Feelunique chief executive Sarah Miles tells Retail Week why she believes the business will “be a real destination for beauty” post-pandemic, despite competing in an increasingly crowded online market

When Feelunique’s boss Sarah Miles took the helm at the beauty etailer in late 2019, the self-confessed skincare obsessive says it was a combination of her personal interest and a sense that beauty was an industry on the cusp of major transformation that wooed her from Amazon.
“It was the perfect Venn diagram of an industry that was changing – and more radically than many – and a personal passion,” she says.
“There aren’t many 15-year-old ecommerce businesses with hundreds of brands, a bespoke tech stack and 5 million customers. It was a triumvirate of fantastic business, fantastic opportunity and a space that I love.”
Far from dampening those spirits, the coronavirus pandemic has only served to further enthuse Miles about what the future holds.
Nearly two years into the role – and 12 months since Covid-19 reached the UK – the pace of change in beauty, which has had historically low online penetration compared to other retail sectors, has taken even Miles by surprise.
During a period that has witnessed globally mandated store closures and the demise of department store chains like Debenhams, beauty brands have had to think differently about how they reach their customers.
“I came to Feelunique because I thought it was a fantastic business and I thought beauty ecommerce was going to change. I didn’t realise quite how quickly,” Miles laughs.

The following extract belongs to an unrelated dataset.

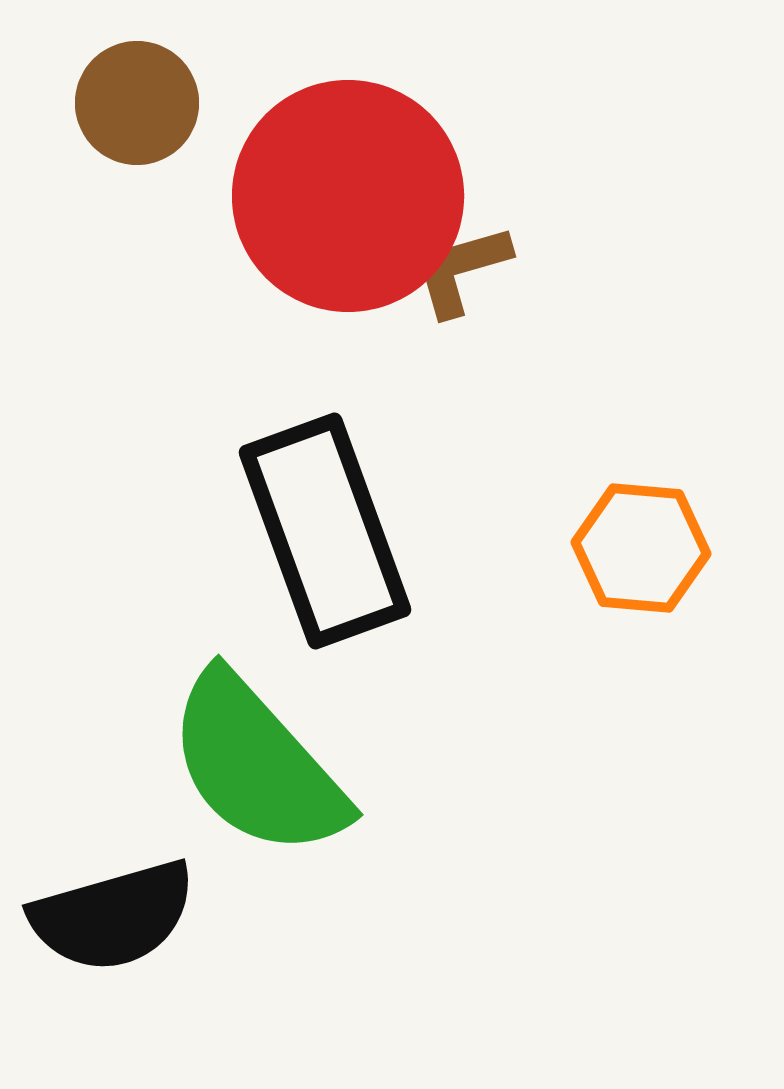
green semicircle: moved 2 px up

“I don’t know when we’ll next see fingers in pots in department stores, which means people have had to accelerate their thinking about different models for helping the customer”
Sarah Miles, Feelunique
“Many brands had a model of how beauty was bought, which served everyone well. It had big physical installations in stores, paid-for beauty advisers, sampling – and all of those things have been challenged.
“I don’t know when we’ll next see fingers in pots in department stores, which means people have had to accelerate their thinking about different models for helping the customer choose what product and brand she wants.”

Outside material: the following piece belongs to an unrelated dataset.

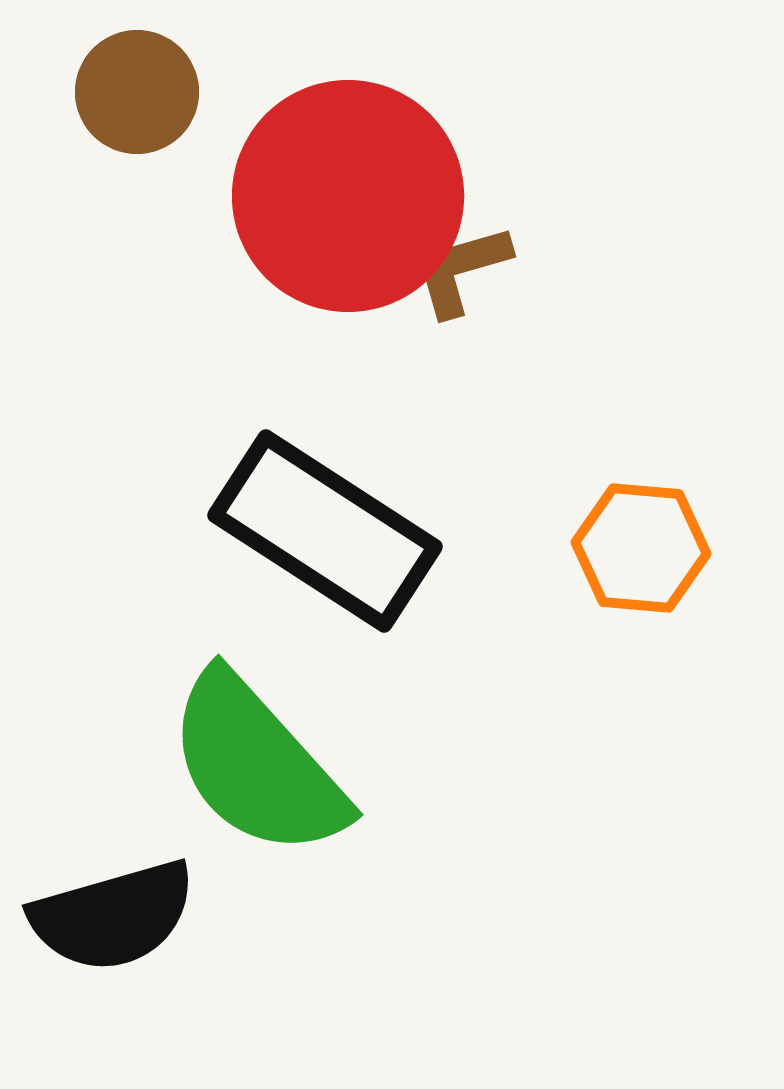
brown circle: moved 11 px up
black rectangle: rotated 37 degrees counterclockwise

Against that backdrop, Miles believes Feelunique has a substantial opportunity to fill the void left by empty department stores and encourage major brands once stuck in their ways to think differently.
Although Miles believes consumers will flock back to salons and nail bars for treatments as soon as they are able, the way they buy beauty products, and in particular repeat purchases such as night cream or foundation, has swung irreversibly online.
Miles is therefore focusing on increasing the breadth of brands sold on Feelunique’s platform and driving its use of technology and innovation, in her bid to make the business “a real destination for beauty, where people can come to solve all their beauty problems across a wide range of products”.
Progress towards that aim is already being made. During the pandemic to date, Feelunique has made 72 changes to the front end of its website to improve the user experience, added more editorial content and personalisation to its platform and launched five different sampling services, allowing online shoppers to test potential new make-up bag staples before committing to a purchase.
Miles attributes the pace of such development to Feelunique’s “restlessness” to drive continuous improvements and its proprietary in-house technology – something she says is “very distinctive” for an online beauty business.
“We are getting data from our customers every day. We can turn on a dime”
Sarah Miles, Feelunique
“If I was using someone else’s [website] platform and they didn’t have a piece of functionality that I wanted, I’d have to lobby or wait for them to build it,” she explains.
“We are getting data from our customers every day in terms of what they buy and don’t buy, how they browse, all sorts of different things, and using that information to make the site better for our customers. We can turn on a dime.”

Feelunique’s senior management discusses what changes are being made to its website “on a weekly basis” and its development teams are “continually improving” the user experience.
Alongside its agile, tech-led approach to the customer, Feelunique’s wide and rapidly growing proposition is also wooing shoppers.
The business now stocks more than 900 brands across its retail arm and its marketplace, which allows third-party brands to fulfil and price products directly. Some 300 brands have been added to the platform in the past year alone.
Miles believes that depth of range sets Feelunique apart from online rivals such as LookFantastic, Cult Beauty and Beauty Bay. But the etailer shows no sign of slowing down.
Miles says Feelunique “fixates on laying siege” to brands it does not yet have listed on its website and aims to have “well over 1,000 brands” on its platform in the next few years. Growing its share in the wellness category through products like supplements is a key aim.
That is among a slew of more than 50 annual goals that Feelunique is measuring progress against – a lengthy list that Miles says is a hangover from her time at Amazon, where she led home and garden and latterly the apparel and private brands categories, during a five-year stint. The etailer “measured about 2,000 things at once”, she says.
Measuring Feelunique’s success during the pandemic isn’t quite black and white just yet, given that its financial year only ended last month. But Miles says it will deliver “very strong” growth in profits and sales during that period – no huge surprise given that revenues during the crucial golden quarter surged 40%.
Yet Miles believes this is merely the beginning of Feelunique’s growth potential, both in the UK and in key international markets like the US and the Middle East.
Its tech prowess, a relentless focus on customer experience and its growing stable of brands have certainly left it sitting pretty to capitalise on the changing face of beauty retail.